Ceci constitue d’ores et déjà un problème. Pourquoi les états-majors politiques mais aussi les élu.e.s et militant.e.s des formations politiques de gauche – à gauche du Parti socialiste pour aller vite– ne prennent pas en compte les problématiques propres aux quartiers populaires ? Ces dernières sont pourtant cruciales et minent le quotidien et l’avenir de ces quartiers (chômage de masse, échec scolaire, violences policières, discriminations, logement, transport…)

Je crois que l’on peut parler d’un véritable fossé, d’une abyssale déconnexion entre les élites politiques et les classes populaires qu’elles disent défendre.

Combien de ces élites vivent ou travaillent dans ces quartiers, y élèvent et scolarisent leurs enfants ? En effet, comment appréhender les enjeux propres à ces quartiers que la République a abandonnés si les dirigeant.e.s politiques ne les vivent pas , ne les expérimentent pas ?

La défiance est à l’image du manque de représentativité des élites de cette gauche. Manque de représentativité qui va de l’échelon local à la représentation nationale.

Dès lors, comment mettre ces questions à l’agenda politique de ces formations ? N’est-il pas illusoire, après maintes tentatives, d’espérer qu’elles soient un jour prises en compte ?

Si sur le papier, certain.e.s élu.e.s et militant.e.s sont des allié.e.s , force est de constater que sur le terrain ne se mobilisent que les concerné. e.s. De quoi alimenter cette distance installée avec la manière de faire de la politique que ces partis ne cessent de reproduire.

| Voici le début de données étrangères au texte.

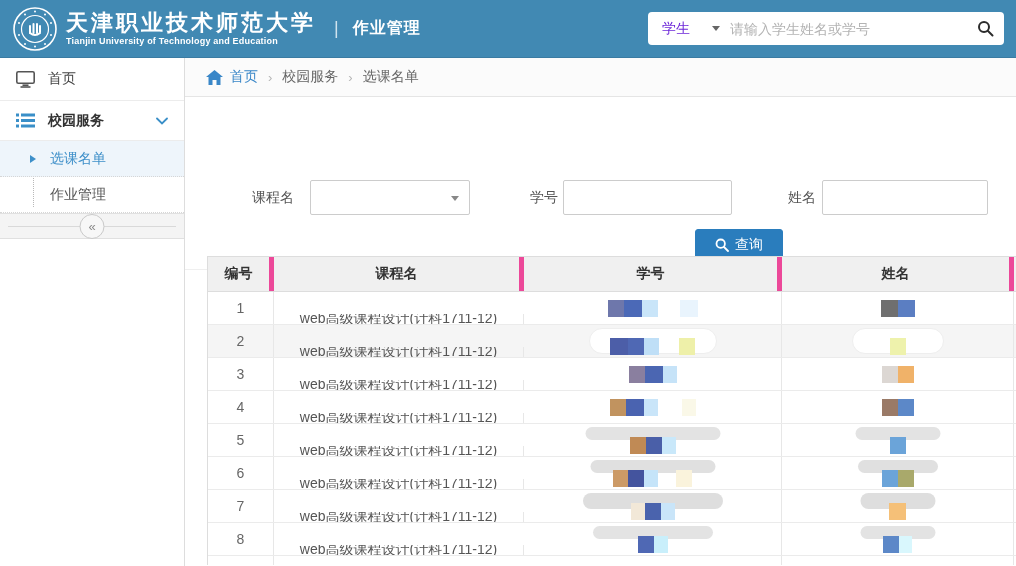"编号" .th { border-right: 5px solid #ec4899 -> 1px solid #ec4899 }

Une distance qui a donné naissance à une véritable organisation dans certains quartiers, notamment autour de l’antiracisme politique. Certaines questions sont au cœur des mobilisations : école, violences policières, islamophobie, services publics… Autant de champs d’action délaissés voire méprisés par la plupart des acteurs. trices de la gauche dite traditionnelle dans ces quartiers.

Les mobilisations des quartiers populaires ne peuvent plus servir d’appui à telle ou telle stratégie politique partisane. Elles doivent être naturellement intégrées à l’agenda politique, par et avec les principaux. ales concerné.e.s. C’est primordial, et c’est inévitable.

Car rien n’arrêtera ce mouvement qui a vocation à aller de l’avant. L’enjeu est bien l’inversion des rapports de force pour une réelle prise en compte de ces réalités de terrain, avec toutes les contradictions que cela suppose. En tant qu’élu je les vis quotidiennement. Pourtant c’est inéluctable. Soit ces bouleversements se feront naturellement, intelligemment et collectivement, soit il y aura un affrontement politique aux résultats plus qu’incertains. Je suis persuadé pour ma part que sans travail en commun, ce sont les habitant.e.s de ces quartiers qui pourraient faire les frais du mépris que les élites ont trop longtemps témoigné à ces quartiers.

Voilà pourquoi je marcherai avec les quartiers en cortège de tête, jour de la marée populaire.